Eleven people have been arrested in a TV stunt which sparked a major APEC security scare.
Members of the television show The Chaser are believed to be responsible for the stunt.
They had assembled their own motorcade with two black wagons surrounding a luxury hire car, with an Australian and Canadian flag on the window.
The group managed to pass two security checkpoints, as they approached the InterContinental hotel where US President George W Bush is staying.
When the procession was then stopped by police entering a red zone on the corner of Macquarie and Bent streets, one of the comedians jumped out from the convoy – reportedly dressed as Osama bin Laden.
All eleven in the group have been arrested, but the incident is a major embarrassment for police who will now begin trying to work out how the group were able to get so close.
Chaser stunt leaves officials red-faced
6th September 2007, 17:28 WST
It was a comedy TV stunt, but red-faced authorities guarding APEC leaders in Sydney could not see the funny side.
A team from the satirical ABC TV program The Chaser's War on Everything breached the multi-million dollar APEC security operation by driving a fake motorcade through security checkpoints.
The convoy of three black cars, decked out to resemble an official Canadian motorcade, came within metres of the hotel where US President George W Bush is staying, before finally being pulled over by authorities.
Eleven people were arrested, including The Chaser's Chas Licciardello, who sat in the back of one of the cars dressed as Osama bin Laden.
Also arrested was The Chaser's Julian Morrow, who posed as a security guard running alongside the motorcade.
Police were on Thursday night considering whether to lay charges against The Chaser team members, who were being held at a Sydney police station with ABC lawyers and management present.
Those arrested could face jail time if convicted of breaching a restricted area under APEC legislation.
NSW police were furious about the bold prank.
"I don't see a funny side to what's happened today. I don't see a funny side at all," said NSW Police Minister David Campbell.
He said The Chaser production team had disregarded specific requests from police not to go too far in their pursuit of satire.
"I'm extremely concerned people would take the sense of security so lightly."
Chaser member Craig Reucassel responded later, telling the Nine Network: "There's about 40,000 people there - they should be able to handle it."
Labor leader Kevin Rudd said given the heightened security environment in Sydney, the Chaser team had "crossed the line".
Foreign Minister Alexander Downer said the arrest of the 11 showed security worked.
He added, smiling,:"Whatever you think of the humour of The Chaser...they were clearly not going to harm anybody in a physical way."
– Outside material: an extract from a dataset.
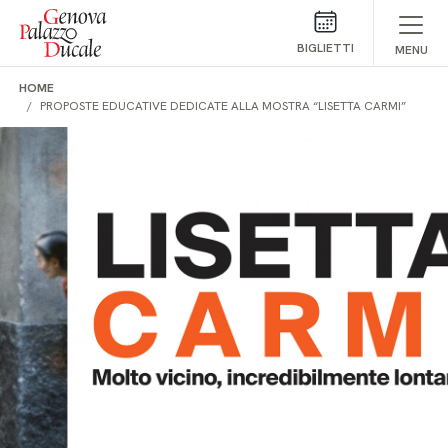
Salta al contenuto
BIGLIETTI
MENU
HOME
PROPOSTE EDUCATIVE DEDICATE ALLA MOSTRA “LISETTA CARMI”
The mammoth security operation breached by the comedians accounts for $170 million of the $330 million bill for the APEC summit.
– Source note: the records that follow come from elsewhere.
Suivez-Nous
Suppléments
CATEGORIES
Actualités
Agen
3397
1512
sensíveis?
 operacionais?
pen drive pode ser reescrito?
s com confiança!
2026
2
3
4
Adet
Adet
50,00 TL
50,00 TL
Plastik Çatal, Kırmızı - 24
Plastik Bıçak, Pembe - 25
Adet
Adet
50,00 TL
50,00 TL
"I'm not embarrassed at all, what I am is very angry that such a stunt like this would be pulled," NSW Police Assistant Commissioner Dave Owens said.
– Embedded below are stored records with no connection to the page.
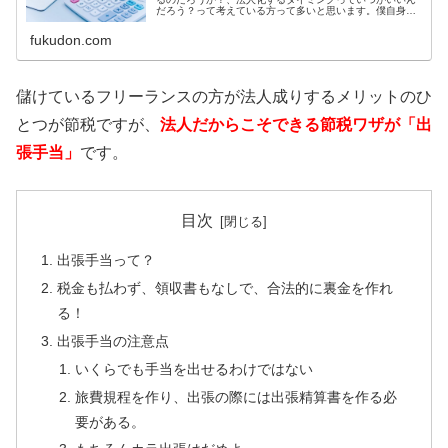
だろう？って考えている方って多いと思います。僕自身、
個人事業主から法人成りした経験があるので、僕の経験も
踏まえながら法人化するベストなタ...
fukudon.com
儲けているフリーランスの方が法人成りするメリットのひ
とつが節税ですが、
法人だからこそできる節税ワザが「出
張手当」
です。
目次
出張手当って？
税金も払わず、領収書もなしで、合法的に裏金を作れ
る！
出張手当の注意点
いくらでも手当を出せるわけではない
旅費規程を作り、出張の際には出張精算書を作る必
要がある。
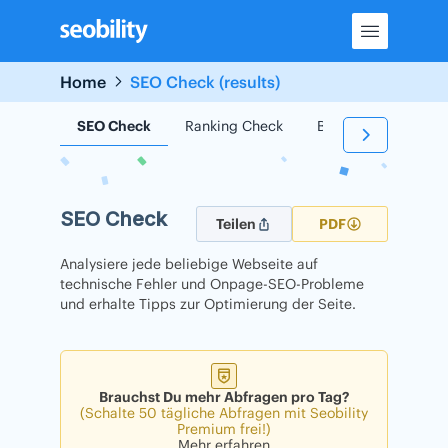
Skip
to
content
Home
SEO Check (results)
SEO Check
Ranking Check
Backlink Check
SEO Check
Teilen
PDF
Analysiere jede beliebige Webseite auf
technische Fehler und Onpage-SEO-Probleme
und erhalte Tipps zur Optimierung der Seite.
Brauchst Du mehr Abfragen pro Tag?
(Schalte 50 tägliche Abfragen mit Seobility
Premium frei!)
Mehr erfahren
When asked if security would now be boosted, Mr Owens appeared to contradict himself.
"We have brought in some other measures (but) they are not over and above what we are doing," he said.
The Chaser stunt came as more dignitaries flew into Sydney for the APEC leaders' summit, including leaders from Hong Kong, Chile, Canada, Vietnam, Korea and Papua New Guinea.
The influx of leaders meant there were more than 100 motorcade movements in Sydney throughout the day, with even more expected from Friday, when all 21 leaders will be in Sydney.
Security hits its highest level and Sydney will enter its final stage of lockdown at 6am (AEST) on Friday until 11pm Sunday.
The restricted zone in the north of the city will be extended from Bridge Street into Pitt Street and the fence around the zone will remain completely closed during that time.
Police have promised to stop and search anyone in areas near the restricted zone and apply the full force of their new powers.
NSW Deputy Premier John Watkins urged people to stay away from Sydney during Friday's APEC public holiday and the weekend.
Protesters today turned their attention to President Hu, with 450 people gathering in Hyde Park to demonstrate against China's human rights record.
Police originally refused to let the protesters march on the street to Belmore Park but backed down when faced with a mass of people taking to the footpaths.
Around 50 police, including several on trail bikes, closed one lane of traffic on Elizabeth Street to allow the marchers safe passage.